==== TEKS DOKUMEN

Dr.Ir.Hamzah Lubis,SH.M.Si
Dosen ITM dan Ketua LPBI NU-SU
Pengantar
Bila ke Minahasa tidak sampai ke Danau Tondano, tidaklah memenuhi syarat
dan rukunnya. Danau Tondano adalah danau terluas di Provinsi Sulawesi Utara. Danau ini
memiliki kemiripan dengan Danau Toba di Sumatera Utara. Bila Danau Toba diapit perbukitan, maka Danau Tondano
diapit 3 gunung dan 1 bukit yang memutari area sekitar danau yaitu,
Gunung Lembean, Gunung Kaweng, Gunung Masarang dan Bukit Tampusu. Kendati Danau Tondano (4.278ha/42,78 km³) lebih
kecil dari Danau Toba (1.130 km²), namun Danau Toba hanya memiliki satu
pulau, Pulau Samosir, sedangkan Danau
Tondano memiliki Pulau Likri dan pulau Papalembet.
Danau
Toba menjadi penupang kebutuhan air di
sekitar danau dan DAS Sungai Asahan. Demikian juga Danau Tondano sebagai
penopang kebutuhan air di Kawasan
Ekonomi Khusus (KEK) yang meliputi Bitung, Manado dan Minahasa Utara. Danau Toba menjadi sumber energi potensial
air PLTA Sigura-Gura I dan PLTA Sigura-Gura
-II serta masih memungkinkan untuk pembangunan PLTA lainnya. Danau Tondano
menjadi sumber energi air tiga PLTA besar di Sulawesi Utara, yakni PLTA
Tonsealama, PLTA Tanggari 1 dan PLTA Tanggari 2. Air Danau Tondano masih dimungkiin
dimanfaatkan untuk membangun PLTA lagi. Terdapat pula dua bendungan besar yakni Bendungan Kuwil
Kawangkoan dan Lolak, airnya juga bersumber dari danau ini.

========
==== ITEM TERSEDIA

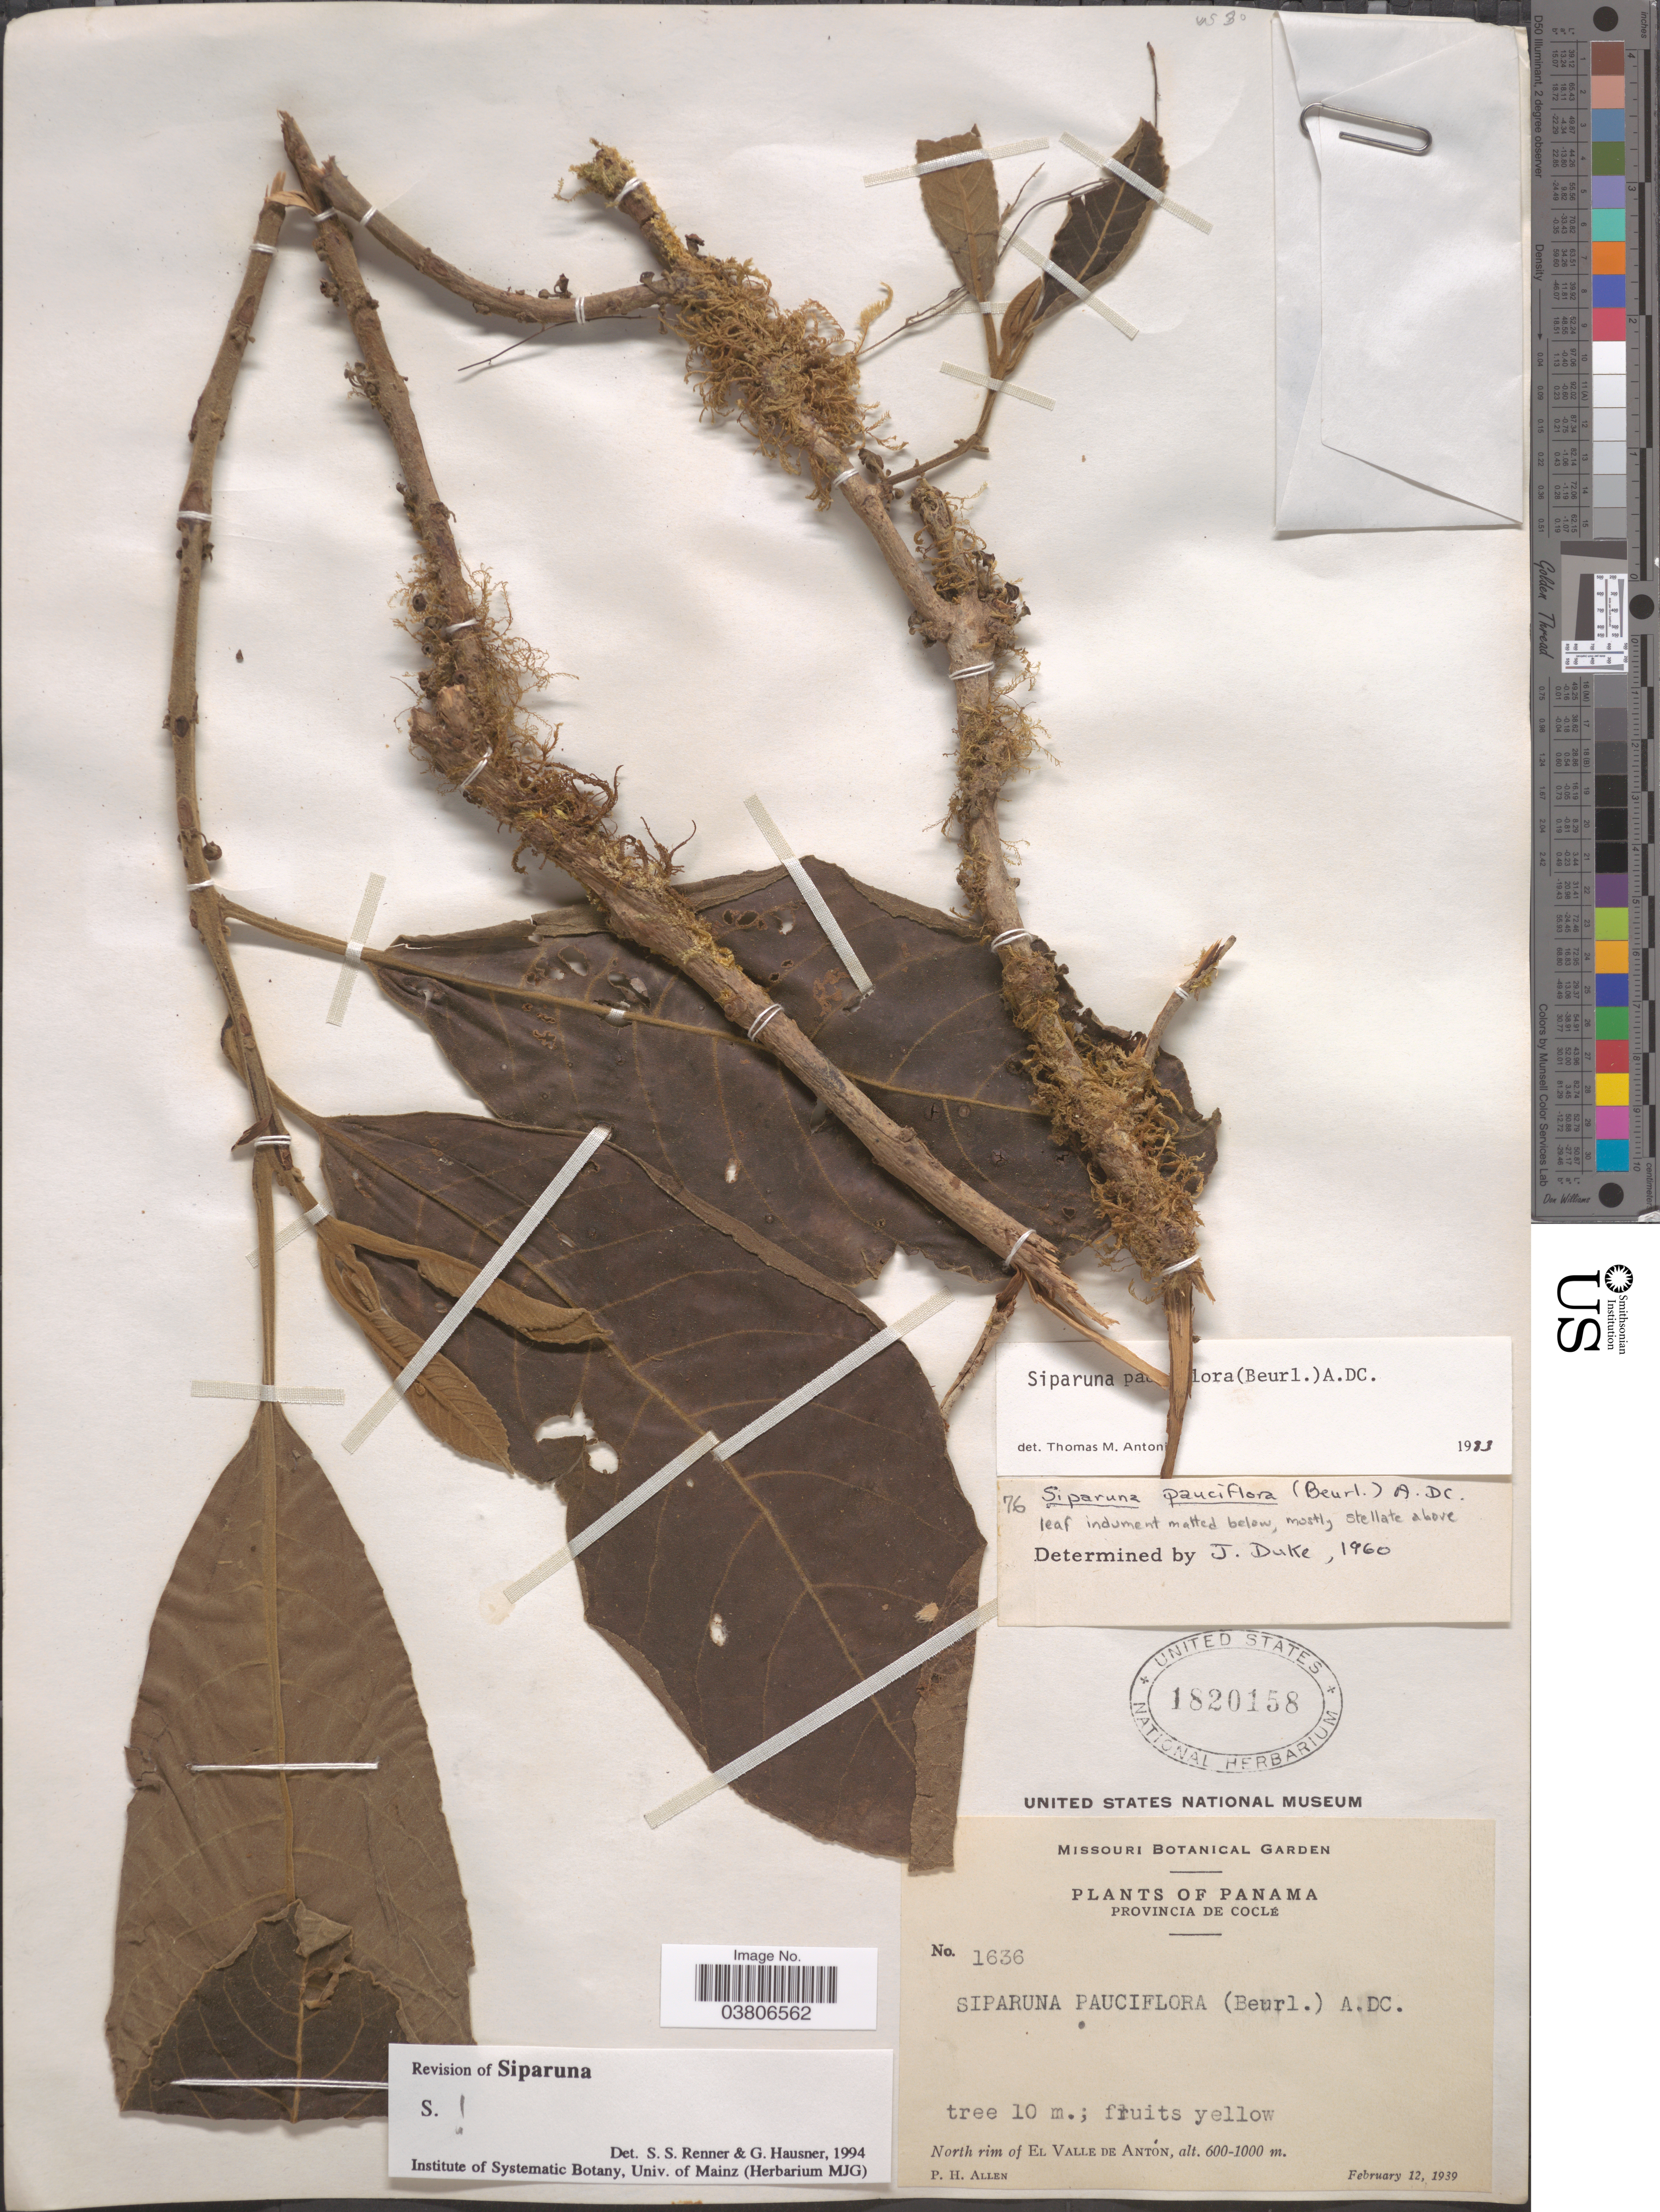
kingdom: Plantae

========
==== ITEM TERSEDIA

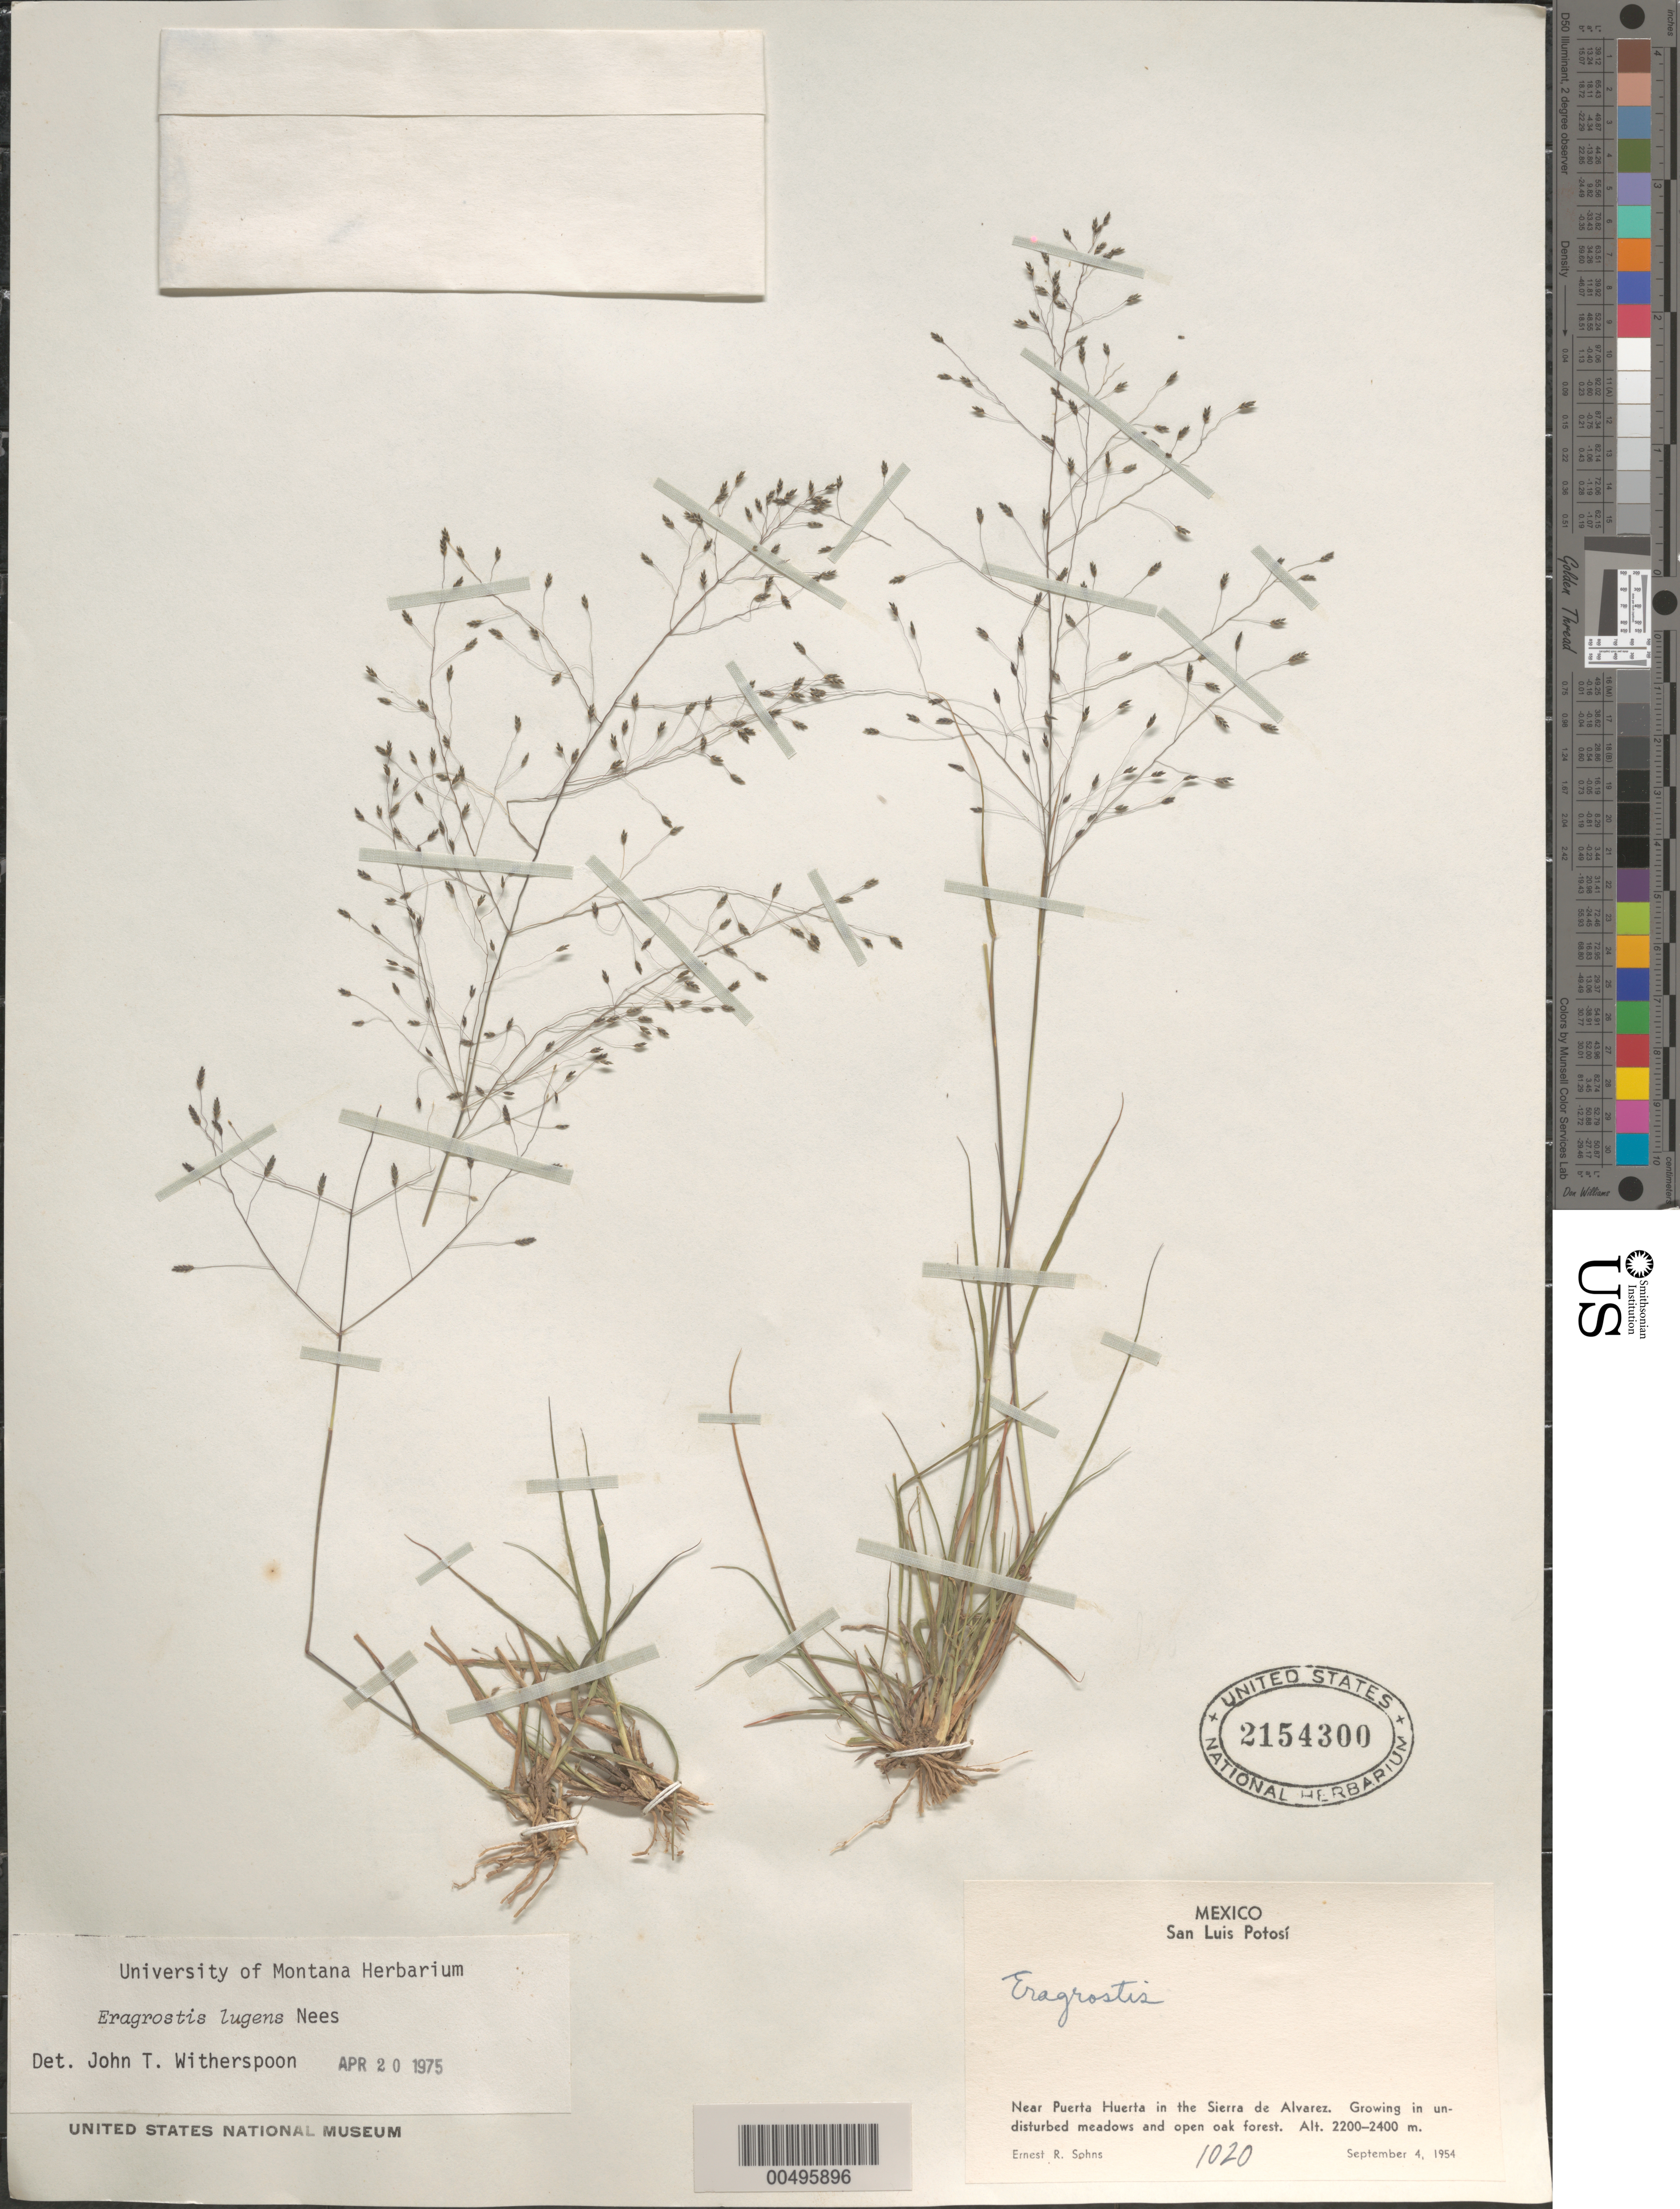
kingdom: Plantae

========

** TUGAS ANDA **
Teruskan teks tentang Danau Tondano setelah kalimat terakhirnya. Item-item tersebut sama sekali tidak dipakai dalam pengerjaan ini.

** JAWABAN LATIHAN **
Pembentukan
Danau
Alkisah, pada
zaman dahulu di daerah Tondano, Sulawesi Utara, terdapat dua kerajaaan, sebut saja
kerajaan utara dan selatan. Kerajaan selatan memiliki putra tunggal bernama
Maharimbow sedangkan kerajaan utara memiliki
putri tunggal bernama Marimbow. Kerajaan utara risau memikirkan pewaris tahta kerajaan, sehingga
mensiasati putrinya berpakaian dan
berperilaku laki-laki. Bersumpah tidak
menikah seumur hidup. Putra kerajaan selatan juga bersumpah tidak menikah
sebelum ayahnya meninggal. Kifarat melanggar sumpah, akan terjadi bencana. Pada
suatu ketika, kedua pewaris tahta tersebut bertemu di hutan di daerah
perbatasan. Terjadi perkelahian, kedok putri kerajaan terbongkar, lalu mereka
saling mencintai dan sepakat untuk menikah. Mabuk cinta, tidak sadarkan diri telah
melanggar sumpah. Esok harinya, bumi murka, gempa terjadi, gunung-pun meletus. Sisa letusan gunung menjadi Danau Tondano.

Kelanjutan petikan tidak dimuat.